When leading politicians stand before the podium and proclaim that in Obamacare we are one step closer to making health care a right, to me it means we are one step closer to instituting a new form of slavery. Nobody has a right to anybody else’s labor and life, which is what is required to make any service like health care a right.
If they can justify the individual mandate by arguing that not making a purchase of insurance is an act of commerce, then they can justify nearly anything on that same basis and it would seem I do not have the right to refrain from purchasing anything.
Well spoken as usual, ScummyD. Slavery is mercurial and has many faces, but those faces have one significant thing in common: they’re all absolutely hideous.

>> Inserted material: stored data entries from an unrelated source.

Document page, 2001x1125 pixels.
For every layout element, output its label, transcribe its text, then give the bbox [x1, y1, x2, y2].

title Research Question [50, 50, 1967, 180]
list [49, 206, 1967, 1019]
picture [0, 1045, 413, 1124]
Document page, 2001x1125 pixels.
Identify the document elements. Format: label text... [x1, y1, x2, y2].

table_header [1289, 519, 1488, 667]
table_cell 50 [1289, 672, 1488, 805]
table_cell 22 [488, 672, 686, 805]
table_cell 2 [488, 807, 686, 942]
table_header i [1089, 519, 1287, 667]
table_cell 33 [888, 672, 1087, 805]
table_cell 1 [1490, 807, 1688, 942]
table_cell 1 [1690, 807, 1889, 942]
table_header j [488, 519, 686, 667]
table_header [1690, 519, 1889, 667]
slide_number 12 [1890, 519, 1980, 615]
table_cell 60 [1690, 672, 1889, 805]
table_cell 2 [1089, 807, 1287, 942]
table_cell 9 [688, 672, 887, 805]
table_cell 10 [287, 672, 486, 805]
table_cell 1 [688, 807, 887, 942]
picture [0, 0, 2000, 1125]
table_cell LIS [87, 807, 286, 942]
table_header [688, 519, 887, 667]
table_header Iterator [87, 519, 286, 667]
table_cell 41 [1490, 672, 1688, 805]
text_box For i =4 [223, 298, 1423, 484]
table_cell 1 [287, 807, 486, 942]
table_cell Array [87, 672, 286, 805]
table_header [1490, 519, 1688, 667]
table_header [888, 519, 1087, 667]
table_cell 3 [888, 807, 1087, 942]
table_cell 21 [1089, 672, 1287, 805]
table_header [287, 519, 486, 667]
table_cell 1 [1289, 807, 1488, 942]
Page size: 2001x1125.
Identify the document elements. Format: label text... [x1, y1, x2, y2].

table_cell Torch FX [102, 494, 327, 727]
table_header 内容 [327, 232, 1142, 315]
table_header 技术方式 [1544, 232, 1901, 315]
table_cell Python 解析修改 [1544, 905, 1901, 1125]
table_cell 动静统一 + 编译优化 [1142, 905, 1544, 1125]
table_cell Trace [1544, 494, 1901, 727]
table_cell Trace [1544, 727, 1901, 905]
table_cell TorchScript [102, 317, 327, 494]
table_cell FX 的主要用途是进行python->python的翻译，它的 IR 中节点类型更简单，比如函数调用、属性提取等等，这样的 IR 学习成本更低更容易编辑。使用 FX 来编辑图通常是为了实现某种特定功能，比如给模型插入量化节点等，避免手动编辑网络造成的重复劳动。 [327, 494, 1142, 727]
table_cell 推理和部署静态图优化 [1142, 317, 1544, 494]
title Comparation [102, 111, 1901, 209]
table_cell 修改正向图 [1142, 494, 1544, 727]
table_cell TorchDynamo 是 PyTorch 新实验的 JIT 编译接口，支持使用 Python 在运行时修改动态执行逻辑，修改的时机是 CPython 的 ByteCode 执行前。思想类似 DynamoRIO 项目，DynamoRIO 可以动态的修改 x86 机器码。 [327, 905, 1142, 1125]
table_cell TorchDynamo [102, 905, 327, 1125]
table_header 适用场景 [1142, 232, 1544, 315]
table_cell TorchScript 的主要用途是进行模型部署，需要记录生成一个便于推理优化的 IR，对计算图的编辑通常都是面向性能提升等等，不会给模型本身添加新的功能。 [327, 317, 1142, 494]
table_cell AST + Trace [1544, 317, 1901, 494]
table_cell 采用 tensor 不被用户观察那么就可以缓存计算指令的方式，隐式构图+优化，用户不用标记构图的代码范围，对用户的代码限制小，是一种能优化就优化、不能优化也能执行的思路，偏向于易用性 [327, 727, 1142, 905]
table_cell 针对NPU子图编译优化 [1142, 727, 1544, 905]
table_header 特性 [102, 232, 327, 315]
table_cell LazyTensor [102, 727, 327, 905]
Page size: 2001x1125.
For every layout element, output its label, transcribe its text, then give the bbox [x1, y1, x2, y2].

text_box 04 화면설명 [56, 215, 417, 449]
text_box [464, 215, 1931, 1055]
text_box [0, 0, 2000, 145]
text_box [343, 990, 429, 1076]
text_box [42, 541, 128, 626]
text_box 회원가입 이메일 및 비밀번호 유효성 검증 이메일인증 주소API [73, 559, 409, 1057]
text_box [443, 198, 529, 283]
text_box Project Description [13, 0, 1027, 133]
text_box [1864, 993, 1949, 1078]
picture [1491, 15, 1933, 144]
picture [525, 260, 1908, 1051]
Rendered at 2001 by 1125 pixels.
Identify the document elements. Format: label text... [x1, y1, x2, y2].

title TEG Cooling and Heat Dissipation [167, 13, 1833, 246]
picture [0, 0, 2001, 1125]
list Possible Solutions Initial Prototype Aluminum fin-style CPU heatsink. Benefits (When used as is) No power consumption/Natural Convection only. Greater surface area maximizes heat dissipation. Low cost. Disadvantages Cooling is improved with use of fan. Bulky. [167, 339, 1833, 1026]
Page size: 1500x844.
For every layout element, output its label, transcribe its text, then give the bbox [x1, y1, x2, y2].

But speaking of not having the right to refrain from purchasing anything, I’d like to remind readers to not refrain from purchasing my book, much (but not all) of which can be read on Scribd for free.
Thanks for dropping by, ScummyD.
Que the song up. Freedom, Freedom…..
If we had freedom, we could get any drug or treatment we wanted. We could consult any person, MD or not, we could ingest any drug, FDA approval or not. We could not sue those who tried to help us.
It is a big, big world out there. It shouldn’t be against the law for a healer to talk to me.
It shouldn’t be against the law to buy inhalers from Mexico where the cost is only 10% of what they are in the States.
Freedom works. If I am free, and make a bad choice, I suffer the consequenced. This is as it should be.